His greatest contribution is something I heard him say at a conference last spring and which he underscores here. Instead of looking at Jesus and the New Testament through back the lens of 2000 years of Western culture, that is, through Barth and Tillich, Calvin and Luther, Augustine and Jerome, McLaren suggests that we look forward through the biblical tradition: the Torah, the prophets, the wisdom tradition. In other words, he asks that we understand Jesus from his own Jewish perspective, how he reflects and fulfills the tradition of the Hebrew Scriptures.

This is a significant turn because McLaren quite rightly contends that the original New Testament message was profoundly reinterpreted according to thought patterns imported to it from Greco-Roman philosophy. This is the lens through which we now see the text. But this lens is rather arbitrary. Not only is it not necessary, but it drastically distorts the message of the Scriptures. It crams the biblical witness into patterns and categories foreign to it. He identifies this as the “creation-fall-redemption” model (which Matthew Fox critiqued in the early 1980’s.)

I was in college when a professor first pointed out to me that there is no “fall” and no hint of original sin in the Old Testament. And there isn’t. If it wasn’t in the Hebrew tradition, it could not have been what Jesus taught; and he doesn’t. Neither does Paul or any of the New Testament writers. This is a set of doctrines that were developed later and then read into the Bible, most forcefully by Augustine. It is not even believed by the Eastern Orthodox church in the same way Augustine presented it!
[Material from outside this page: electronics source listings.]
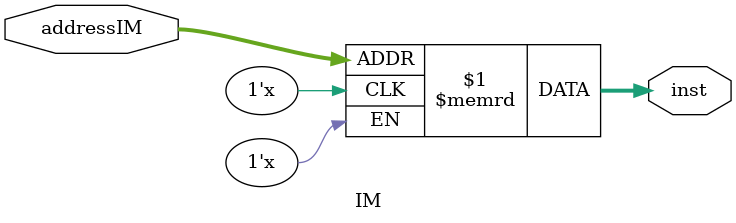
<source format=v>
module IM #(parameter N = 32) (
    input [4:0] addressIM,
    output [N-1:0] inst
);
    reg [N-1:0] mem [31:0]; // 32 registros de 32 bits

    initial begin
        //$readmemb("instructions.mem", mem); // Carga instrucciones desde un archivo
    end

    assign inst = mem[addressIM];
endmodule


/*
Memoria de programa: es la región de la memoria del sistema donde se
aloja el programa que se está ejecutando.

Sus entradas son la dirección de memoria accedida (A) y la salida es la
información (RD) que se halla en dicha dirección, la cual puede ser una
instrucción o un dato. Supondremos que todas las señales son de 32 bits
de ancho.

En esta implementacion suponemos que la memoria de programa es de
solo lectura (ROM)
*/


</source>
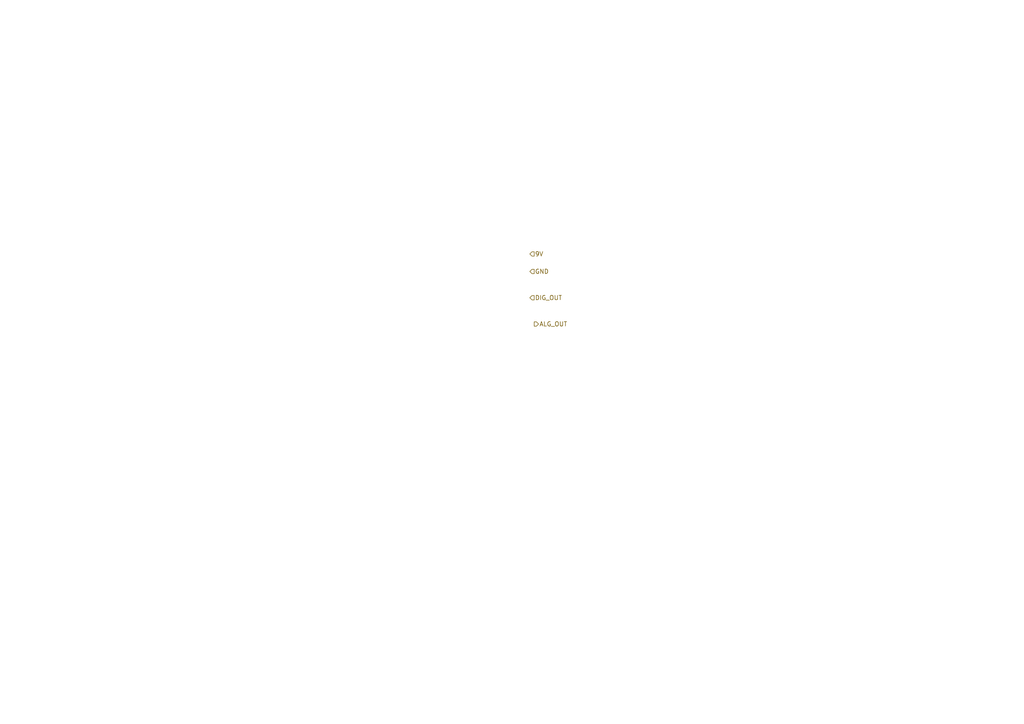
<source format=kicad_sch>
(kicad_sch
	(version 20250114)
	(generator "eeschema")
	(generator_version "9.0")
	(uuid "1b581da7-ee36-472c-8348-2e7758f54dfa")
	(paper "A4")
	(lib_symbols)
	(hierarchical_label "9V"
		(shape input)
		(at 153.67 73.66 0)
		(effects
			(font
				(size 1.27 1.27)
			)
			(justify left)
		)
		(uuid "29d5c8a4-3594-4c34-907a-4dd887b88324")
	)
	(hierarchical_label "ALG_OUT"
		(shape output)
		(at 154.94 93.98 0)
		(effects
			(font
				(size 1.27 1.27)
			)
			(justify left)
		)
		(uuid "bc69bcb5-a303-4f7f-be45-10ab9f81cc47")
	)
	(hierarchical_label "GND"
		(shape input)
		(at 153.67 78.74 0)
		(effects
			(font
				(size 1.27 1.27)
			)
			(justify left)
		)
		(uuid "bd1875fc-3306-45de-885f-e1f4ee4144a3")
	)
	(hierarchical_label "DIG_OUT"
		(shape input)
		(at 153.67 86.36 0)
		(effects
			(font
				(size 1.27 1.27)
			)
			(justify left)
		)
		(uuid "d1d86ed6-add6-4ac6-9472-b476b2401f20")
	)
)

</source>
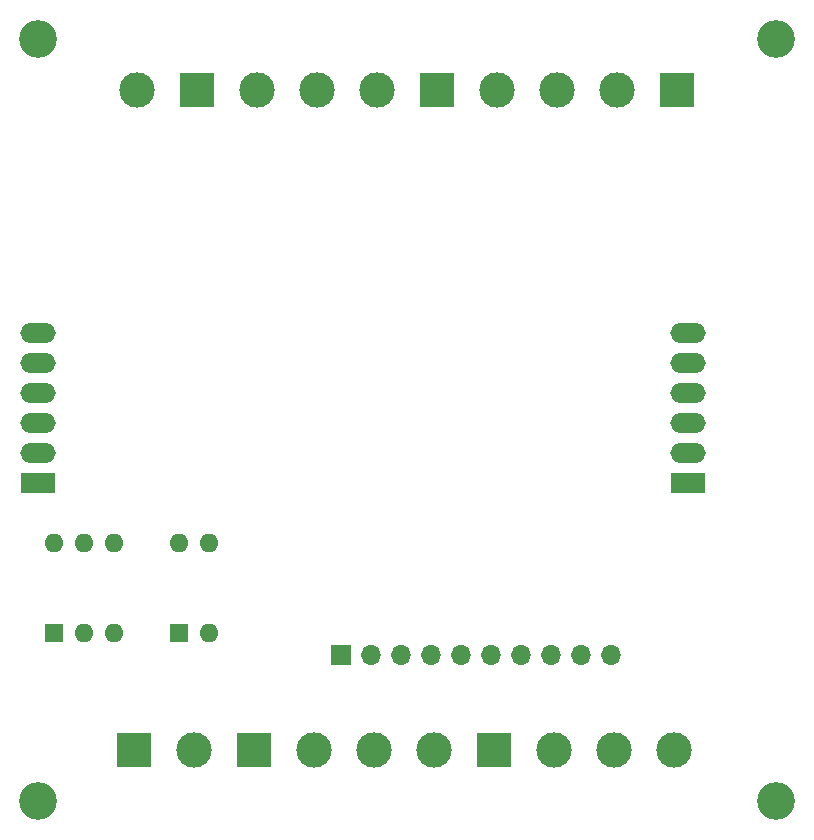
<source format=gbs>
G04 #@! TF.GenerationSoftware,KiCad,Pcbnew,5.99.0-unknown-9f841da98e~134~ubuntu20.04.1*
G04 #@! TF.CreationDate,2021-12-17T15:53:50+01:00*
G04 #@! TF.ProjectId,slave-8in-8out,736c6176-652d-4386-996e-2d386f75742e,rev?*
G04 #@! TF.SameCoordinates,PX3a22d00PY8062360*
G04 #@! TF.FileFunction,Soldermask,Bot*
G04 #@! TF.FilePolarity,Negative*
%FSLAX46Y46*%
G04 Gerber Fmt 4.6, Leading zero omitted, Abs format (unit mm)*
G04 Created by KiCad (PCBNEW 5.99.0-unknown-9f841da98e~134~ubuntu20.04.1) date 2021-12-17 15:53:50*
%MOMM*%
%LPD*%
G01*
G04 APERTURE LIST*
%ADD10R,3.000000X3.000000*%
%ADD11C,3.000000*%
%ADD12R,1.700000X1.700000*%
%ADD13O,1.700000X1.700000*%
%ADD14R,1.600000X1.600000*%
%ADD15O,1.600000X1.600000*%
%ADD16C,3.200000*%
%ADD17R,3.000000X1.700000*%
%ADD18O,3.000000X1.700000*%
G04 APERTURE END LIST*
D10*
X86614000Y-68072000D03*
D11*
X81534000Y-68072000D03*
D10*
X127254000Y-68072000D03*
D11*
X122174000Y-68072000D03*
X117094000Y-68072000D03*
X112014000Y-68072000D03*
D10*
X106934000Y-68072000D03*
D11*
X101854000Y-68072000D03*
X96774000Y-68072000D03*
X91694000Y-68072000D03*
D12*
X98806000Y-115875700D03*
D13*
X101346000Y-115875700D03*
X103886000Y-115875700D03*
X106426000Y-115875700D03*
X108966000Y-115875700D03*
X111506000Y-115875700D03*
X114046000Y-115875700D03*
X116586000Y-115875700D03*
X119126000Y-115875700D03*
X121666000Y-115875700D03*
D10*
X111760000Y-123952000D03*
D11*
X116840000Y-123952000D03*
X121920000Y-123952000D03*
X127000000Y-123952000D03*
D10*
X91440000Y-123952000D03*
D11*
X96520000Y-123952000D03*
X101600000Y-123952000D03*
X106680000Y-123952000D03*
D10*
X81280000Y-123952000D03*
D11*
X86360000Y-123952000D03*
D14*
X74442000Y-114046000D03*
D15*
X76982000Y-114046000D03*
X79522000Y-114046000D03*
X79522000Y-106426000D03*
X76982000Y-106426000D03*
X74442000Y-106426000D03*
D16*
X135636000Y-128270000D03*
D17*
X73152000Y-101321000D03*
D18*
X73152000Y-98781000D03*
X73152000Y-96241000D03*
X73152000Y-93701000D03*
X73152000Y-91161000D03*
X73152000Y-88621000D03*
D16*
X73152000Y-128270000D03*
X73152000Y-63754000D03*
X135636000Y-63754000D03*
D14*
X85090000Y-114046000D03*
D15*
X87630000Y-114046000D03*
X87630000Y-106426000D03*
X85090000Y-106426000D03*
D17*
X128196000Y-101321000D03*
D18*
X128196000Y-98781000D03*
X128196000Y-96241000D03*
X128196000Y-93701000D03*
X128196000Y-91161000D03*
X128196000Y-88621000D03*
M02*

</source>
Thus it is in no way intrinsic to Christianity, even though most Western Christians assume that it is.

McLaren also criticizes the habit of using the Bible as if it were a legal constitution. It was never intended to be this. Rather, he realizes that the Bible is a spiritual library. It has many different perspectives and opinions. It shows development and evolution, as human wisdom and understanding increased. To use it constitutionally is to force it to function as something it was not designed to be.

The core of the book is McLaren’s take on Jesus, which is based on the clear New Testament accounts, and rooted in the trajectory of the Hebrew Scriptures. Jesus did not come “to save souls from hell.” He came to liberate people now in this life from violence, poverty, injustice, and fear. Images like “Kingdom of God” and “eternal life” are clearly references to life in a community of sharing and generosity, which anticipates and manifests God’s intention for creation.

This is a great book. It has the power to change the direction of post-modern Christianity. Many will find it the most liberating and positive presentation of the Christian message they have ever encountered. Others will react with fear and hatred. Evangelicals in particular are mortally offended at what they perceive as betrayal by one of their own.

At bottom, all McLaren has done is to read the Bible carefully, minus the blinders and filters of Western cultural imperialism. He is not the first one to do this. I hope he serves as an inspiration for many more.